Unless Congress takes action to stop it, a new all-powerful government panel called the Independent Payment Advisory Board (IPAB) could soon force dramatic reductions in seniors' access to health care under Medicare.
The intention behind IPAB, to slow the rising cost of Medicare, is certainly laudable. By 2035, Medicare is expected to account for nearly 7 percent of our nation's gross domestic product. People on all sides of the debate agree that such a level of spending is simply unsustainable. In Iowa alone, Medicare spending grew by an average of about
7 percent a year between 1991 and 2009.
In a misguided effort to address this problem, the 2010 health-care reform laws created IPAB, a board of 15 advisers tasked with laying down cuts in spending whenever Medicare's projected costs exceed specified target levels.
The first problem is that these 15 members aren't elected officials, but appointed bureaucrats. Though they're empowered to make binding decisions about Medicare finances and even to override decisions by Congress, they are accountable essentially to no one.

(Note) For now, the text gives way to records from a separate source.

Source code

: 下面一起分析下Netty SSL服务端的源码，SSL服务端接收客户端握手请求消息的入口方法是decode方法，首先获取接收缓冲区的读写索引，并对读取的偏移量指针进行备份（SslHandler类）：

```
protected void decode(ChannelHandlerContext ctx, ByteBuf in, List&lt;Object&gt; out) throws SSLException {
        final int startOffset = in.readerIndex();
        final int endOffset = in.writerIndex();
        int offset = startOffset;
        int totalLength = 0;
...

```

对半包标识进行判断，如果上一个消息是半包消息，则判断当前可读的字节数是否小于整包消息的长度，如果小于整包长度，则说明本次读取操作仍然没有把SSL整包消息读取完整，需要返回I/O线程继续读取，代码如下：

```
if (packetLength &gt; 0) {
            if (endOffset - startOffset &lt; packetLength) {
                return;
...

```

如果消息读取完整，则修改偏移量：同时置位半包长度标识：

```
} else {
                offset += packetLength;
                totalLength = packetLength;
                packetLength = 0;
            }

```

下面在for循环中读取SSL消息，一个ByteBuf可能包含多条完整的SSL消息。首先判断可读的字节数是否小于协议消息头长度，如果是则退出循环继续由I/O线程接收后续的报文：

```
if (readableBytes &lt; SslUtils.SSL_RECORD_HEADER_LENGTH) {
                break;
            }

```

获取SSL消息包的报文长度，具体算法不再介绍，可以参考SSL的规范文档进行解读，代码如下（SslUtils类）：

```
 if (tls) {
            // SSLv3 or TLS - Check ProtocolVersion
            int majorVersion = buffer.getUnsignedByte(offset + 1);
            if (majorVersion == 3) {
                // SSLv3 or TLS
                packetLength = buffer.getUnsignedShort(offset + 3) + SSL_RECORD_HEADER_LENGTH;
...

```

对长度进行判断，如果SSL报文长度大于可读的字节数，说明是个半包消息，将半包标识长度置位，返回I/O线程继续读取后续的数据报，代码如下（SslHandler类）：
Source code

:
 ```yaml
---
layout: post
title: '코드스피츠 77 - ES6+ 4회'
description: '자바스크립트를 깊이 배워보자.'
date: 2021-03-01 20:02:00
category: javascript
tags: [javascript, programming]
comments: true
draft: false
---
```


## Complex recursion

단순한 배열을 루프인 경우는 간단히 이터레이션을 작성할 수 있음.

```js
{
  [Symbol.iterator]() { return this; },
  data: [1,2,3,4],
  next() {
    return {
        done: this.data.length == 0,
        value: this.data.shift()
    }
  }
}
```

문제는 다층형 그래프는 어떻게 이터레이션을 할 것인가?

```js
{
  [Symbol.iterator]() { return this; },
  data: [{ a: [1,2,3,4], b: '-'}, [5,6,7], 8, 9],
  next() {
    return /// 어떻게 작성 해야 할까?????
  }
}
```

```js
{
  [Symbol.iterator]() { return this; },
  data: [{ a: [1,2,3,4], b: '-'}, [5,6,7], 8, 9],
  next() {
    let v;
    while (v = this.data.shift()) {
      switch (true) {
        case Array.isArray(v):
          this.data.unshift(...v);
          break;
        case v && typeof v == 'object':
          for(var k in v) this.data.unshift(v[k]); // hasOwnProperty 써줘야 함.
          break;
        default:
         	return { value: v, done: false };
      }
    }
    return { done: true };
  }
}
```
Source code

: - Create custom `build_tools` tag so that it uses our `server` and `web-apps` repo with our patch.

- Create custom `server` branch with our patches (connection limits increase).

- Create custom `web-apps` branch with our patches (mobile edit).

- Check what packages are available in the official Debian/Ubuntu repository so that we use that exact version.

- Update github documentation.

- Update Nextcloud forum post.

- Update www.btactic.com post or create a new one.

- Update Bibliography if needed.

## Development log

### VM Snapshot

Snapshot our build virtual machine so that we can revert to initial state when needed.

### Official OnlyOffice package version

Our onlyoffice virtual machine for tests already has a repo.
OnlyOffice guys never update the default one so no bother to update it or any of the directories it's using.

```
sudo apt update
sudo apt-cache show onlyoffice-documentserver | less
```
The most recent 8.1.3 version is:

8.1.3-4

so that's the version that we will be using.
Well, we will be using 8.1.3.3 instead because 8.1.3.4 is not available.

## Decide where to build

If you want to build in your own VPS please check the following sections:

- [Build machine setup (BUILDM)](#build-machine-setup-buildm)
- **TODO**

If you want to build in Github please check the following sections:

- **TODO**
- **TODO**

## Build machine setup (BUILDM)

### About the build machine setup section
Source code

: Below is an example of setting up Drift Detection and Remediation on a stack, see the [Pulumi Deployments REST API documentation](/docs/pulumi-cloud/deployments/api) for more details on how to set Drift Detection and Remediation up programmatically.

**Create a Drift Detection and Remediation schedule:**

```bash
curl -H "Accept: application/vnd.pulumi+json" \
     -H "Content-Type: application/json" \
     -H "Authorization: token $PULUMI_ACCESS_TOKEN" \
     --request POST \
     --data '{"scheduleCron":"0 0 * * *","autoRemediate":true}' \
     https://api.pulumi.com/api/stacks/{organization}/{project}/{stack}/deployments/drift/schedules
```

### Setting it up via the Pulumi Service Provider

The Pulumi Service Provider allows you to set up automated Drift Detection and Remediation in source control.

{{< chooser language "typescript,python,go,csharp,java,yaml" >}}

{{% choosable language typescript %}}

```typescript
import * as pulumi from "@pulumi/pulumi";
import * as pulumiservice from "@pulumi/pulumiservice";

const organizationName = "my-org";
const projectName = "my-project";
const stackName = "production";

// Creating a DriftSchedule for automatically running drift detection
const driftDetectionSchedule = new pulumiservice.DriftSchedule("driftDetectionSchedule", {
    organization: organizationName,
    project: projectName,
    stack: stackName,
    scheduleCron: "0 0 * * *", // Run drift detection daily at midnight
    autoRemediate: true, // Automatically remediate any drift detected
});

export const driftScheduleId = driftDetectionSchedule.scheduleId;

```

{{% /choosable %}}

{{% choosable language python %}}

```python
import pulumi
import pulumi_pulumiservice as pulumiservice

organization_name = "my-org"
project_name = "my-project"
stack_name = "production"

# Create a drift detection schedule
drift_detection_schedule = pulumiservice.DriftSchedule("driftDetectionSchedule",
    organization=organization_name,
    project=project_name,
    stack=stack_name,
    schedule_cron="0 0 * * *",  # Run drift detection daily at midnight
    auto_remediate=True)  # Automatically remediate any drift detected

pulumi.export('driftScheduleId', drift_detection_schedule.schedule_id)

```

And since IPAB is prohibited by law from making proposals for structural reform to Medicare, the only way the board will be able to meet spending targets will be to reduce payments to health-care providers. Doing so will have an immediate and direct adverse effect on seniors' access to treatments and procedures.
How? By arbitrarily reducing the amount physicians are reimbursed by Medicare, IPAB's decisions will make doctors far less willing to treat Medicare patients. Seniors in Iowa and throughout the country could lose their doctor, struggle to find a new one, and find themselves making more trips to a crowded emergency room every time they need medical attention.
Payment reductions to doctors are already a serious problem. In 2009, Dr. Michael Kitchell, president of the Iowa Medical Society, was warning that “here in Iowa, every hospital, every doctor loses money every time they see Medicare patients.”
Expect that problem to get worse, fast, once IPAB becomes operational next year.
Scaling back Medicare reimbursement rates also means that the unreimbursed cost of treating seniors will be shifted to those with private insurance. The average Iowa family with employer-provided coverage already pays nearly $3,700 a year in premiums on top of the more than $13,000 that employers contribute.
Lawmakers need to act quickly to undo this damaging “reform.”
Last month, the House Energy and Commerce Health Subcommittee overwhelmingly voted to repeal IPAB. This a good start, but there's a long way to go. The Senate needs to get on board with a repeal measure, and the president must recognize that IPAB is a significant flaw and agree to roll it back.
Medicare is in serious need of a structural overhaul that contains growth in spending without curtailing access to quality care for all seniors. IPAB is a step in the wrong direction - indeed; it's precisely the kind top-down reform that will only make Medicare's inherent problems worse.